Segment Start: THE DATA

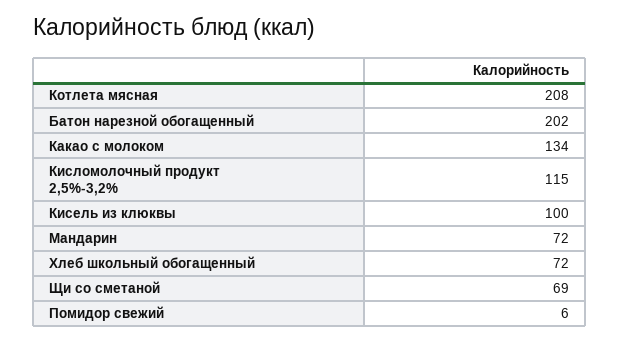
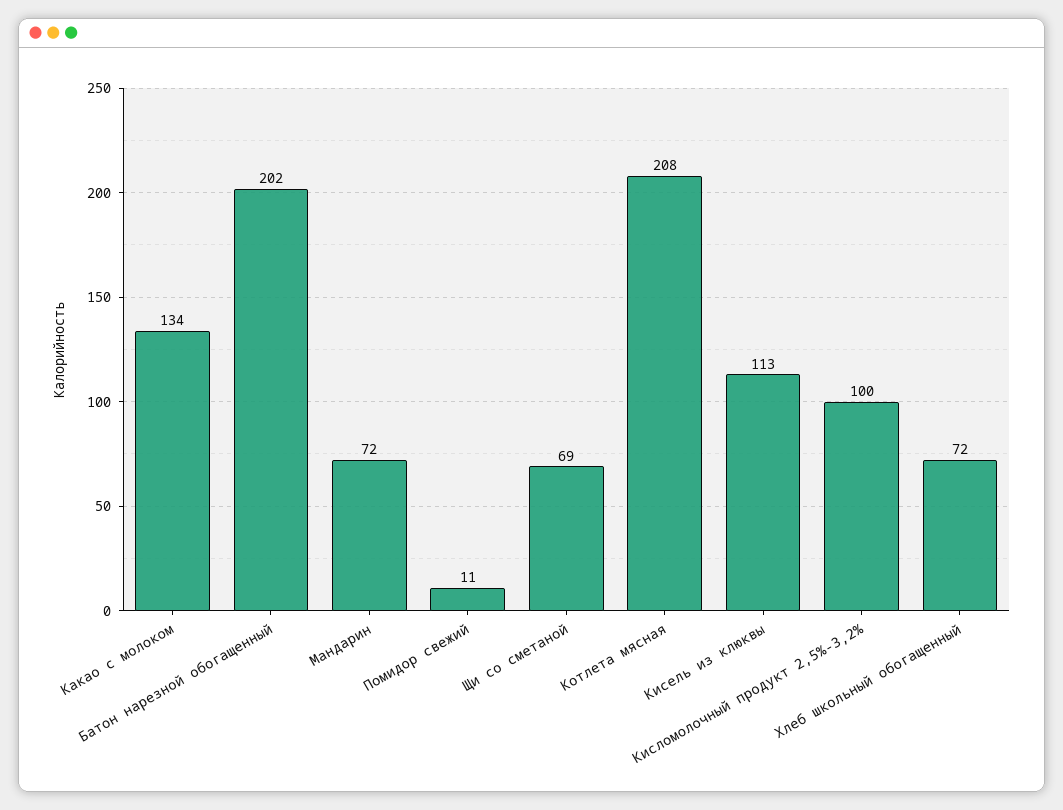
  {
    "Котлета мясная": 208,
    "Батон нарезной обогащенный": 202,
    "Какао с молоком": 134,
-   "Кисломолочный продукт 2,5%-3,2%": 115,
+   "Кисломолочный продукт 2,5%-3,2%": 100,
-   "Кисель из клюквы": 100,
+   "Кисель из клюквы": 113,
    "Мандарин": 72,
    "Хлеб школьный обогащенный": 72,
    "Щи со сметаной": 69,
-   "Помидор свежий": 6
+   "Помидор свежий": 11
  }

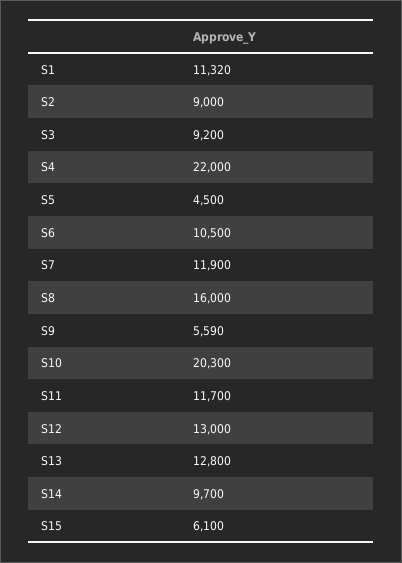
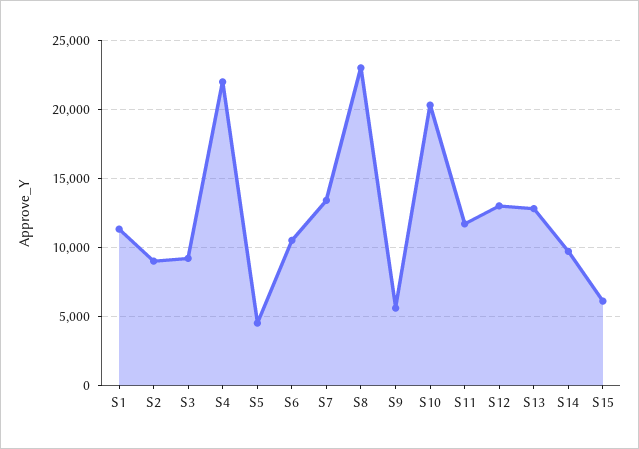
  {
    "S1": 11320,
    "S2": 9000,
    "S3": 9200,
    "S4": 22000,
    "S5": 4500,
    "S6": 10500,
-   "S7": 11900,
+   "S7": 13500,
-   "S8": 16000,
+   "S8": 23000,
    "S9": 5590,
    "S10": 20300,
    "S11": 11700,
    "S12": 13000,
    "S13": 12800,
    "S14": 9700,
    "S15": 6100
  }

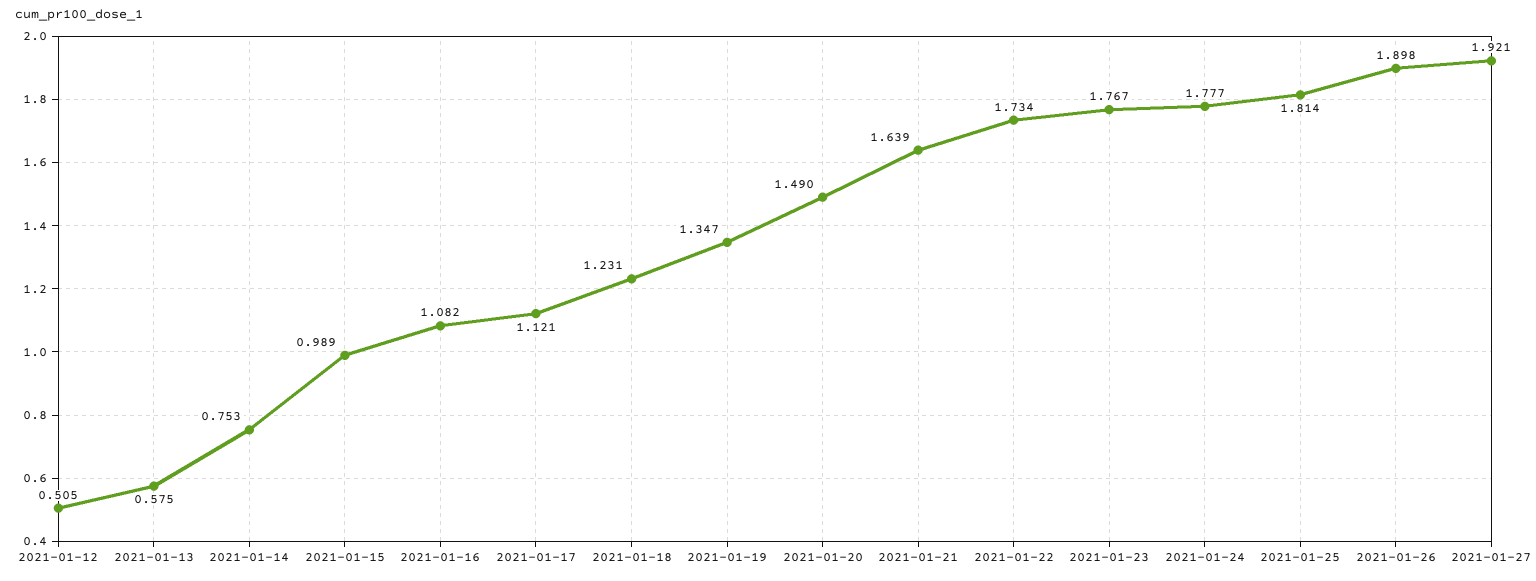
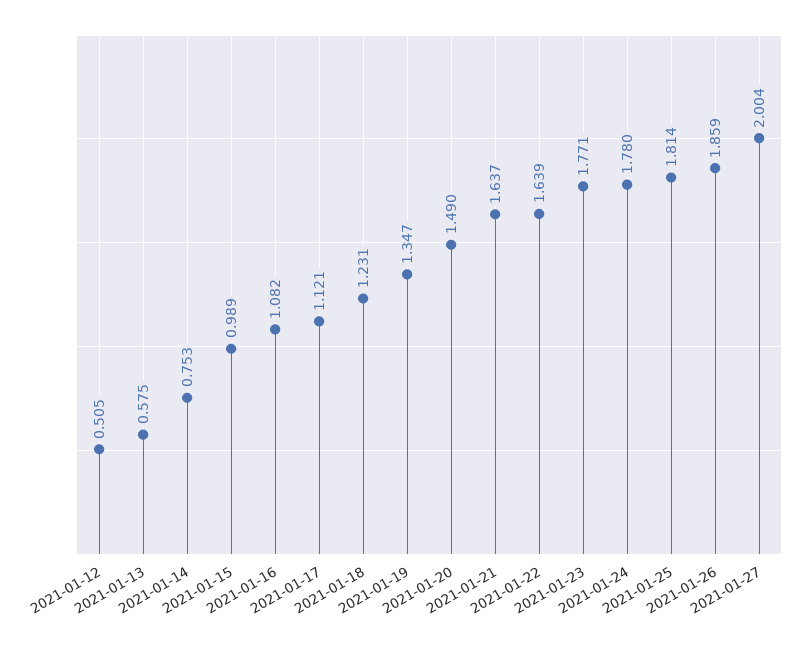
  {
    "2021-01-12": 0.505,
    "2021-01-13": 0.575,
    "2021-01-14": 0.753,
    "2021-01-15": 0.989,
    "2021-01-16": 1.082,
    "2021-01-17": 1.121,
    "2021-01-18": 1.231,
    "2021-01-19": 1.347,
    "2021-01-20": 1.49,
-   "2021-01-21": 1.639,
+   "2021-01-21": 1.637,
-   "2021-01-22": 1.734,
+   "2021-01-22": 1.639,
-   "2021-01-23": 1.767,
+   "2021-01-23": 1.771,
-   "2021-01-24": 1.777,
+   "2021-01-24": 1.78,
    "2021-01-25": 1.814,
-   "2021-01-26": 1.898,
+   "2021-01-26": 1.859,
-   "2021-01-27": 1.921
+   "2021-01-27": 2.004
  }

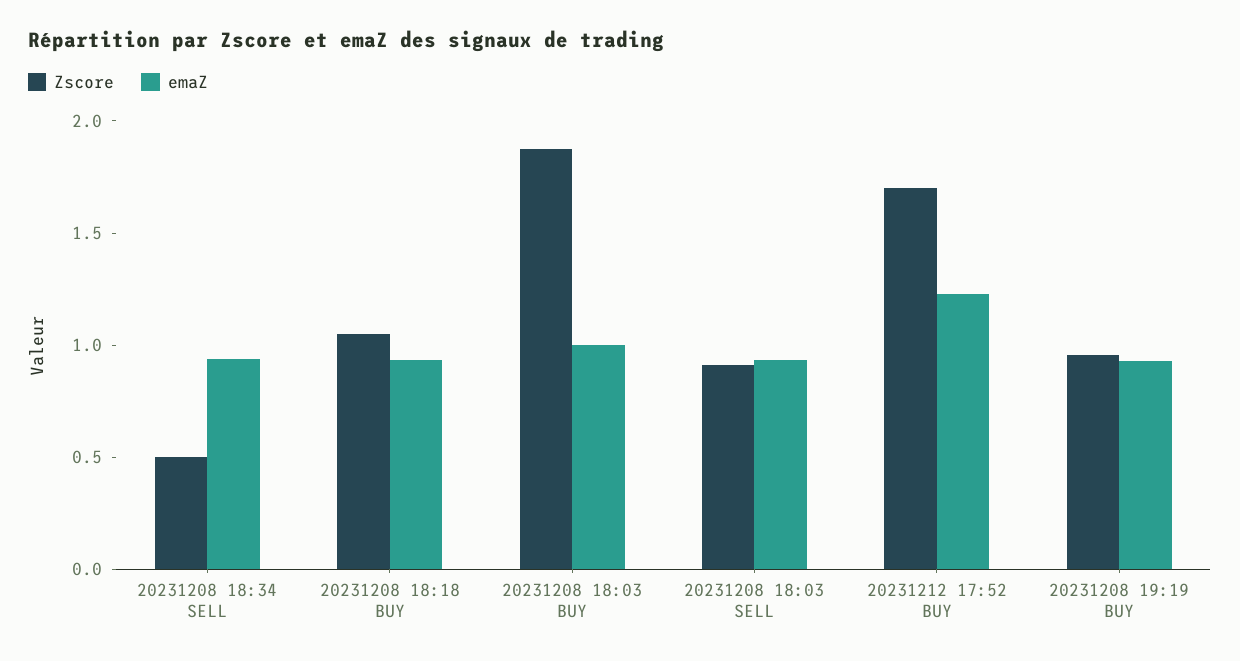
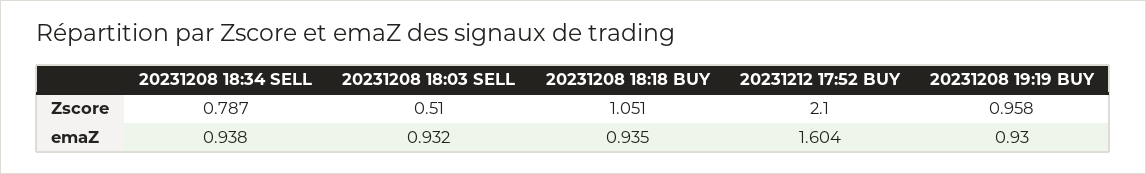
  {
    "Zscore": {
-     "20231208 18:34 SELL": 0.5,
+     "20231208 18:34 SELL": 0.787,
      "20231208 18:18 BUY": 1.051,
-     "20231208 18:03 BUY": 1.9,
-     "20231208 18:03 SELL": 0.9,
+     "20231208 18:03 SELL": 0.51,
-     "20231212 17:52 BUY": 1.7,
+     "20231212 17:52 BUY": 2.1,
      "20231208 19:19 BUY": 0.958
    },
    "emaZ": {
      "20231208 18:34 SELL": 0.938,
      "20231208 18:18 BUY": 0.935,
-     "20231208 18:03 BUY": 1,
      "20231208 18:03 SELL": 0.932,
-     "20231212 17:52 BUY": 1.2,
+     "20231212 17:52 BUY": 1.604,
      "20231208 19:19 BUY": 0.93
    }
  }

Segment End: THE DATA

### WRITTEN TASK
Your copy should match the material above exactly, minus its pictures.

### ANSWER SECTION
  {
    "Котлета мясная": 208,
    "Батон нарезной обогащенный": 202,
    "Какао с молоком": 134,
-   "Кисломолочный продукт 2,5%-3,2%": 115,
+   "Кисломолочный продукт 2,5%-3,2%": 100,
-   "Кисель из клюквы": 100,
+   "Кисель из клюквы": 113,
    "Мандарин": 72,
    "Хлеб школьный обогащенный": 72,
    "Щи со сметаной": 69,
-   "Помидор свежий": 6
+   "Помидор свежий": 11
  }

  {
    "S1": 11320,
    "S2": 9000,
    "S3": 9200,
    "S4": 22000,
    "S5": 4500,
    "S6": 10500,
-   "S7": 11900,
+   "S7": 13500,
-   "S8": 16000,
+   "S8": 23000,
    "S9": 5590,
    "S10": 20300,
    "S11": 11700,
    "S12": 13000,
    "S13": 12800,
    "S14": 9700,
    "S15": 6100
  }

  {
    "2021-01-12": 0.505,
    "2021-01-13": 0.575,
    "2021-01-14": 0.753,
    "2021-01-15": 0.989,
    "2021-01-16": 1.082,
    "2021-01-17": 1.121,
    "2021-01-18": 1.231,
    "2021-01-19": 1.347,
    "2021-01-20": 1.49,
-   "2021-01-21": 1.639,
+   "2021-01-21": 1.637,
-   "2021-01-22": 1.734,
+   "2021-01-22": 1.639,
-   "2021-01-23": 1.767,
+   "2021-01-23": 1.771,
-   "2021-01-24": 1.777,
+   "2021-01-24": 1.78,
    "2021-01-25": 1.814,
-   "2021-01-26": 1.898,
+   "2021-01-26": 1.859,
-   "2021-01-27": 1.921
+   "2021-01-27": 2.004
  }

  {
    "Zscore": {
-     "20231208 18:34 SELL": 0.5,
+     "20231208 18:34 SELL": 0.787,
      "20231208 18:18 BUY": 1.051,
-     "20231208 18:03 BUY": 1.9,
-     "20231208 18:03 SELL": 0.9,
+     "20231208 18:03 SELL": 0.51,
-     "20231212 17:52 BUY": 1.7,
+     "20231212 17:52 BUY": 2.1,
      "20231208 19:19 BUY": 0.958
    },
    "emaZ": {
      "20231208 18:34 SELL": 0.938,
      "20231208 18:18 BUY": 0.935,
-     "20231208 18:03 BUY": 1,
      "20231208 18:03 SELL": 0.932,
-     "20231212 17:52 BUY": 1.2,
+     "20231212 17:52 BUY": 1.604,
      "20231208 19:19 BUY": 0.93
    }
  }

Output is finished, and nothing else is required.